Subject: RE: BS: What does patriotism mean to you?
This is a fascinating thread, but something ard said has been in my mind since I replied to it, and I think I finally might have put my finger on how it relates to me and this thread.

Ard said: "Certainly the Brits regard their army as snow-white, guiltless of every crime they are charged with, for all of that, they are not in the same league as the US when it come to blind patritism."

Form where Ard sits and given his experiences of the British Army, this might seem like a fair statement, but reading this thread and the amount of times the military has been mentioned I'd like to offer an alternative view of what patriotism is to me.

I am what many of you would call a typical Brit. Welsh mum, English dad, rumours of Scot and Irish blood in the family but unproven so far - basically a person of the Isles. I've been doing my family history and we're all Ag Labs - until the railways appeared and my great-grandfather (who knew the plough) did what the chap in Nic Jones' song did and left the land and went and worked the on the technological wonder of the day, the railway.

In mid-Wales, my family were prevented from owning the land they worked by a system of bringing in Scottish farmers to run the farms that came up for sale. On a recent visit to one of the farms a great-great grandfather worked on in a forgotten corner of England on the Welsh border the current tenant (a loverly chap, happy to let me look around) was himself a descendant of one of these very interlopers. Gradually, the land my families worked on was taken away under the Acts of Enclosure that finally dispossessed the people of the land their ancestors had farmed and grazed on since they had settled after the last ice age. They were forced into working on large estates and finally off the land altogether and into the urban working-class ghettos of the big cities and industrial areas.

The oppression metered out by The British Empire and the regimes before it has caused as much suffering to it's own poor as it has those of the countries it conquered. Like so many families, my family were people of the land who have been forced to abandon their birthright so rich people could become richer. The governments that oppressed those cultures they invaded so ruthlessly were also oppressing their own people here, and continue to do so, eroding our basic freedoms and waging war in our name on people we shouldn't be fighting.

It's often argued the English don't have the heart for rebellion, but this is untrue and the history of England has many examples of ordinary people rising up against the oppresive ruling classes.

From the days of Eadric the Wild refusing to submit to the rule of William the Bastard, Wat Tyler and the Peasant's Revolt against the Poll Tax and their ancestors rioting in London as Thatcher imposed her own version of this unfair and hated tax 800 years later, Winstanley and the Diggers - still beyond their time now, over 250 years after the government of the time brutally put down these peaceful revolutionaries protest, from the Tolpuddle Martyrs deported for fighting for their rights and the protesters butchered at Peterloo in Manchester for seeking fair representation in the parliament that had spent so long oppressing them, Luddites and Levellers, Marx and Engels inspired to write the Communist manifesto in Cheetham Library, the miners, steelworkers and shipbuilders who fought for their communities on the face of heartless and despicable industry management and ministers.

Here is where my loyalties lay, and in many ways it goes against the very idea of patriotism.
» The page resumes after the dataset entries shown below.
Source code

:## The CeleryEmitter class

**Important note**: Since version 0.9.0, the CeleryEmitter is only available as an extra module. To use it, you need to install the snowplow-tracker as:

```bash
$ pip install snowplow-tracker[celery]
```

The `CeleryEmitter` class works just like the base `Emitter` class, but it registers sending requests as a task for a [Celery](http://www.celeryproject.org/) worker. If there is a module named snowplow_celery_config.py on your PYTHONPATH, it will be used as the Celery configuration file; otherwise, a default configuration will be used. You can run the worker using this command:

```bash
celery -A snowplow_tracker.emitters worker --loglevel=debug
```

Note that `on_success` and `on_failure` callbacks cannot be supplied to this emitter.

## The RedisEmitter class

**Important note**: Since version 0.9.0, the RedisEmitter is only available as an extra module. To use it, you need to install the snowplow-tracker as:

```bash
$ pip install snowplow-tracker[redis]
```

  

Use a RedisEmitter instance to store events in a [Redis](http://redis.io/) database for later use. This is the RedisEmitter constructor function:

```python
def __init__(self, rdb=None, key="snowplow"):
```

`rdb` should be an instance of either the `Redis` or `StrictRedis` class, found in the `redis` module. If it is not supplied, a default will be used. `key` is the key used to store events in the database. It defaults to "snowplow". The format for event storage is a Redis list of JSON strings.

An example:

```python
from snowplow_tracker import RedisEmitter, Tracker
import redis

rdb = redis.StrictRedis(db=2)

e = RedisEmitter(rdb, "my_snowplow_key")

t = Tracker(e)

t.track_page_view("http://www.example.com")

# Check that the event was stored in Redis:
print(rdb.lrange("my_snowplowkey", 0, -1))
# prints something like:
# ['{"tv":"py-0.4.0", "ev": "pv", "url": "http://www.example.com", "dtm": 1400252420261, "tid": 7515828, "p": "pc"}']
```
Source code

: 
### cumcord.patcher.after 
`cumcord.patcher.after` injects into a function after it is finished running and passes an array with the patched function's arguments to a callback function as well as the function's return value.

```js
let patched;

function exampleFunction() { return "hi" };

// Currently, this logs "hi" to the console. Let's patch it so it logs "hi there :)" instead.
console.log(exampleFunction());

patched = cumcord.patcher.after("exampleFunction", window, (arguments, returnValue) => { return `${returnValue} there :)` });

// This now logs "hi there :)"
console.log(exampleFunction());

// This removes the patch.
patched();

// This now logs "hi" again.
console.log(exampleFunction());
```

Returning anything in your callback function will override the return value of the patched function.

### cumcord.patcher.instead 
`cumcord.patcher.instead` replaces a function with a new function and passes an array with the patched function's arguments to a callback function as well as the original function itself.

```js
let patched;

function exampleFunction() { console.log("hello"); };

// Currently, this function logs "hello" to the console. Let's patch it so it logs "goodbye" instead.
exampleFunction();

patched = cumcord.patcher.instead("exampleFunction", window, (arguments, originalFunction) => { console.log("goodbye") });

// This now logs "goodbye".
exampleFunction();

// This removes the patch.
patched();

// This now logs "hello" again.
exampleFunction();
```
I don't feel tingly when I see a Union flag, I feel sick and the national anthem is the antithesis of how I feel about the Royal Family and their parasitic relations. I don't subscribe to being British and I don't care for Tories or New Labour or BNP or Lib Dems or any of those self-interested maggots who want to run the ever-dissolving Union. I'm tired of the politics. I hate cricket.
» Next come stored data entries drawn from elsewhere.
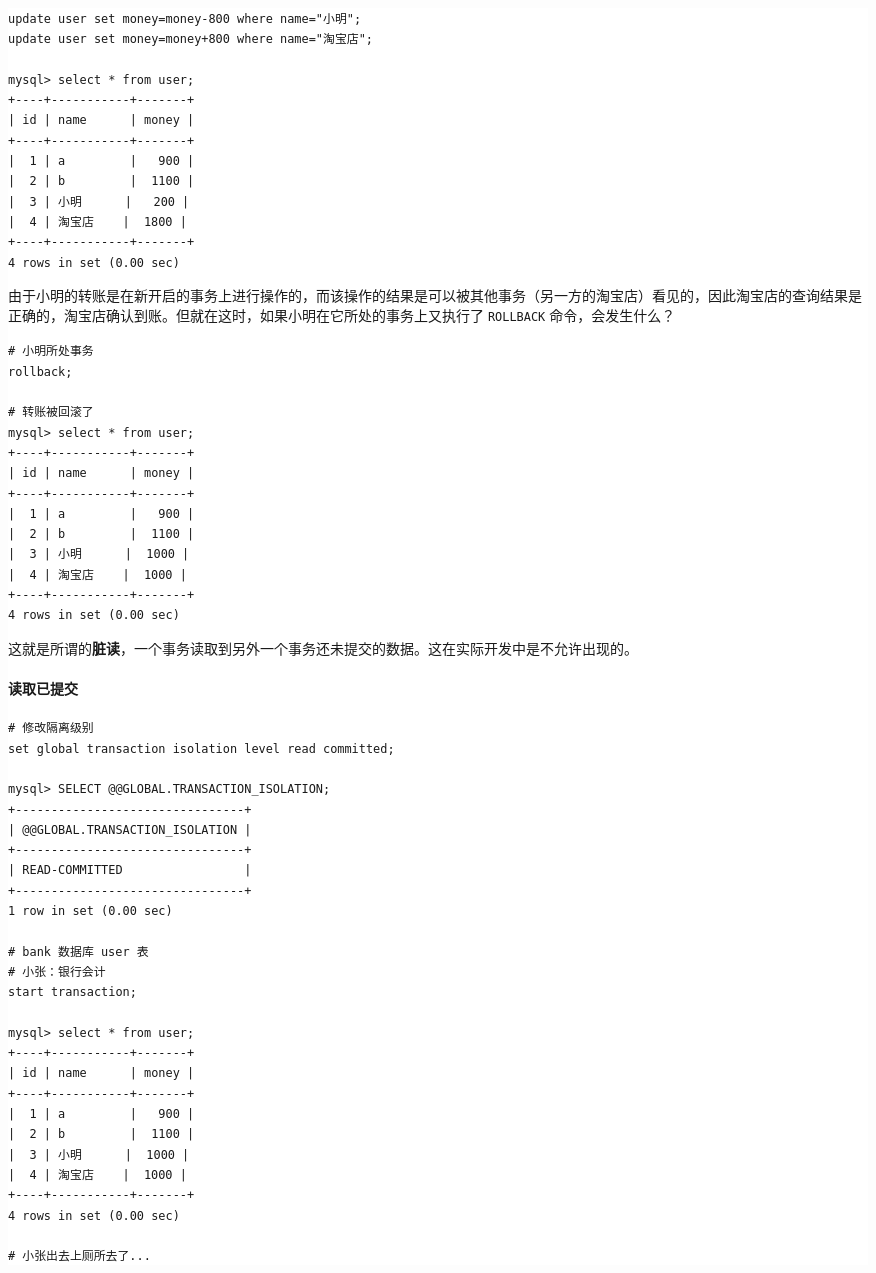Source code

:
 ```mysql
update user set money=money-800 where name="小明";
update user set money=money+800 where name="淘宝店";

mysql> select * from user;
+----+-----------+-------+
| id | name      | money |
+----+-----------+-------+
|  1 | a         |   900 |
|  2 | b         |  1100 |
|  3 | 小明      |   200 |
|  4 | 淘宝店    |  1800 |
+----+-----------+-------+
4 rows in set (0.00 sec)
```
由于小明的转账是在新开启的事务上进行操作的，而该操作的结果是可以被其他事务（另一方的淘宝店）看见的，因此淘宝店的查询结果是正确的，淘宝店确认到账。但就在这时，如果小明在它所处的事务上又执行了 `ROLLBACK` 命令，会发生什么？
```mysql
# 小明所处事务
rollback;

# 转账被回滚了
mysql> select * from user;
+----+-----------+-------+
| id | name      | money |
+----+-----------+-------+
|  1 | a         |   900 |
|  2 | b         |  1100 |
|  3 | 小明      |  1000 |
|  4 | 淘宝店    |  1000 |
+----+-----------+-------+
4 rows in set (0.00 sec)
```
这就是所谓的**脏读**，一个事务读取到另外一个事务还未提交的数据。这在实际开发中是不允许出现的。

#### 读取已提交
```mysql
# 修改隔离级别
set global transaction isolation level read committed;

mysql> SELECT @@GLOBAL.TRANSACTION_ISOLATION;
+--------------------------------+
| @@GLOBAL.TRANSACTION_ISOLATION |
+--------------------------------+
| READ-COMMITTED                 |
+--------------------------------+
1 row in set (0.00 sec)

# bank 数据库 user 表
# 小张：银行会计
start transaction;

mysql> select * from user;
+----+-----------+-------+
| id | name      | money |
+----+-----------+-------+
|  1 | a         |   900 |
|  2 | b         |  1100 |
|  3 | 小明      |  1000 |
|  4 | 淘宝店    |  1000 |
+----+-----------+-------+
4 rows in set (0.00 sec)

# 小张出去上厕所去了...

```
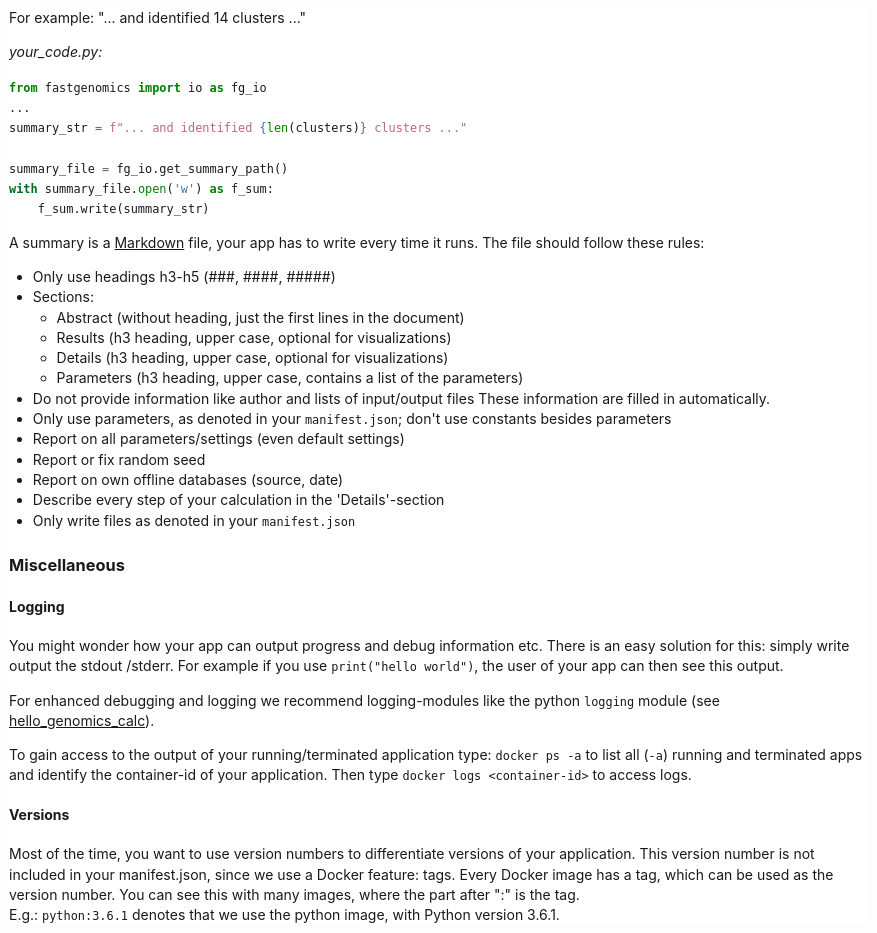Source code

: For example: "... and identified 14 clusters ..."

*your_code.py:*

```python
from fastgenomics import io as fg_io
...
summary_str = f"... and identified {len(clusters)} clusters ..."

summary_file = fg_io.get_summary_path()
with summary_file.open('w') as f_sum:
    f_sum.write(summary_str)
```

A summary is a [Markdown] file, your app has to write every time it runs.
The file should follow these rules:

- Only use headings h3-h5 (###, ####, #####)
- Sections:
  - Abstract (without heading, just the first lines in the document)
  - Results (h3 heading, upper case, optional for visualizations)
  - Details (h3 heading, upper case, optional for visualizations)
  - Parameters (h3 heading, upper case, contains a list of the parameters)
- Do not provide information like author and lists of input/output files
  These information are filled in automatically.
- Only use parameters, as denoted in your `manifest.json`; don't use constants besides parameters
- Report on all parameters/settings (even default settings)
- Report or fix random seed
- Report on own offline databases (source, date)
- Describe every step of your calculation in the 'Details'-section
- Only write files as denoted in your `manifest.json`

### Miscellaneous

#### Logging

You might wonder how your app can output progress and debug information etc. There is an easy solution for this: simply
write output the stdout /stderr. For example if you use `print("hello world")`, the user of your app can then see this 
output.

For enhanced debugging and logging we recommend logging-modules like the python `logging` module (see [hello_genomics_calc]).

To gain access to the output of your running/terminated application type: `docker ps -a` to list all (`-a`) running and
terminated apps and identify the container-id of your application. Then type `docker logs <container-id>` to access
logs.

#### Versions

Most of the time, you want to use version numbers to differentiate versions of your application. This version number is
not included in your manifest.json, since we use a Docker feature: tags. Every Docker image has a tag, which can be
used as the version number.  You can see this with many images, where the part after ":" is the tag.  
E.g.: `python:3.6.1` denotes that we use the python image, with Python version 3.6.1.


[Markdown]: https://github.github.com/gfm/ "GitHub Flavored Markdown"
[fastgenomics-py]: http://www.github.com/fastgenomics/fastgenomics-py
[Docker Overview]: https://docs.docker.com/engine/docker-overview/
[Install Docker]: https://docs.docker.com/engine/installation/ "Install Docker (CE)"
[docker-user]: https://docs.docker.com/engine/reference/builder/#user
[docker tag]: https://docs.docker.com/engine/reference/commandline/tag/#examples
[hello_genomics_calc]: https://github.com/FASTGenomics/hello_genomics_calc_py36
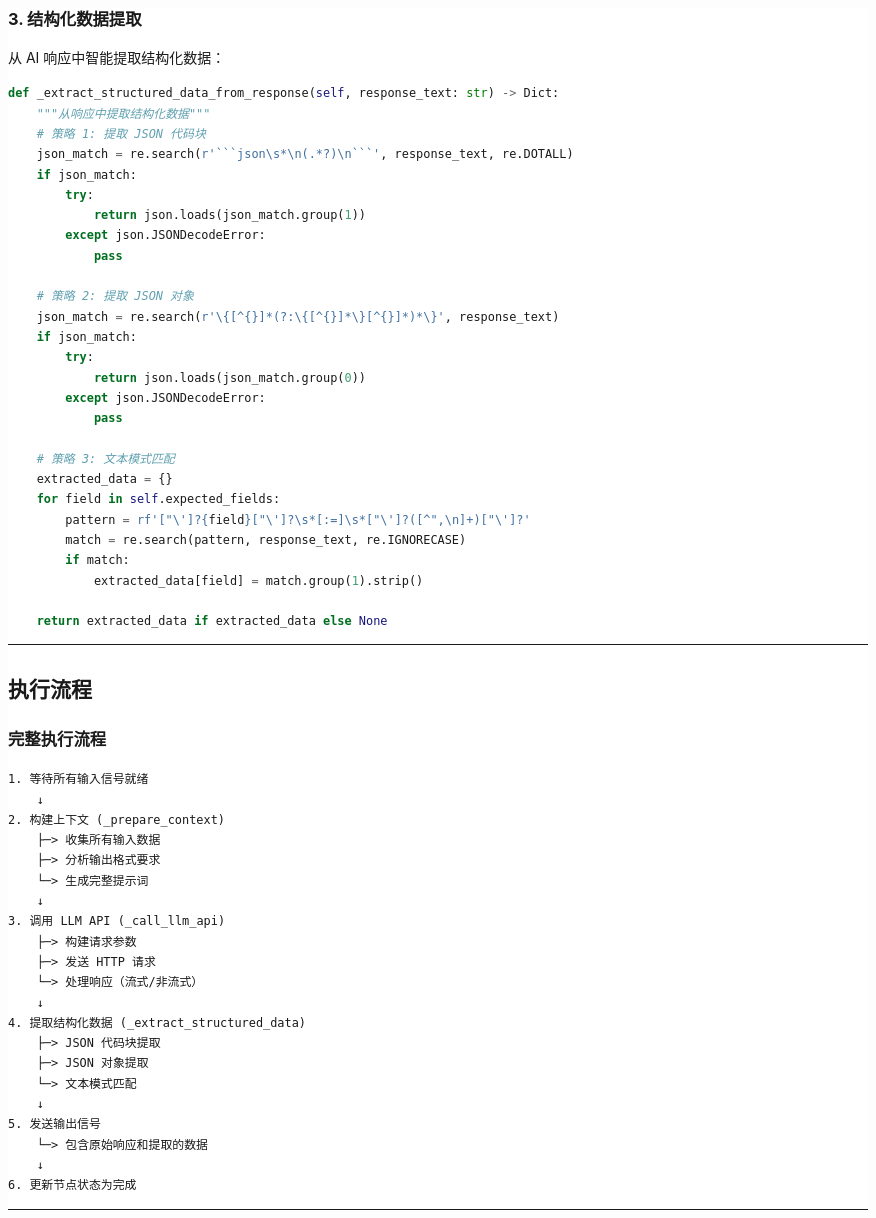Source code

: ### 3. 结构化数据提取

从 AI 响应中智能提取结构化数据：

```python
def _extract_structured_data_from_response(self, response_text: str) -> Dict:
    """从响应中提取结构化数据"""
    # 策略 1: 提取 JSON 代码块
    json_match = re.search(r'```json\s*\n(.*?)\n```', response_text, re.DOTALL)
    if json_match:
        try:
            return json.loads(json_match.group(1))
        except json.JSONDecodeError:
            pass
    
    # 策略 2: 提取 JSON 对象
    json_match = re.search(r'\{[^{}]*(?:\{[^{}]*\}[^{}]*)*\}', response_text)
    if json_match:
        try:
            return json.loads(json_match.group(0))
        except json.JSONDecodeError:
            pass
    
    # 策略 3: 文本模式匹配
    extracted_data = {}
    for field in self.expected_fields:
        pattern = rf'["\']?{field}["\']?\s*[:=]\s*["\']?([^",\n]+)["\']?'
        match = re.search(pattern, response_text, re.IGNORECASE)
        if match:
            extracted_data[field] = match.group(1).strip()
    
    return extracted_data if extracted_data else None
```

---

## 执行流程

### 完整执行流程

```
1. 等待所有输入信号就绪
    ↓
2. 构建上下文 (_prepare_context)
    ├─> 收集所有输入数据
    ├─> 分析输出格式要求
    └─> 生成完整提示词
    ↓
3. 调用 LLM API (_call_llm_api)
    ├─> 构建请求参数
    ├─> 发送 HTTP 请求
    └─> 处理响应（流式/非流式）
    ↓
4. 提取结构化数据 (_extract_structured_data)
    ├─> JSON 代码块提取
    ├─> JSON 对象提取
    └─> 文本模式匹配
    ↓
5. 发送输出信号
    └─> 包含原始响应和提取的数据
    ↓
6. 更新节点状态为完成
```

---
I do feel tingly when I think of how the ordinary men and women of the home countries have struggled and survived despite the odds stacked against them. The music, stories, accents and languages are the birthrights we haven't been dispossessed of and they are priceless. I go back to the country my family farmed in- land which is in my DNA and I get tingly, I stand on the Atlantic coasts of our islands feeling the might of the ocean in front of me and the depth and history of the land behind me and get tingly, I walk in the woods and fields near my home and watch the rooks and jackdaws loop and whiffle to the roost - this is my home and I love it.

And that might just be worth fighting for.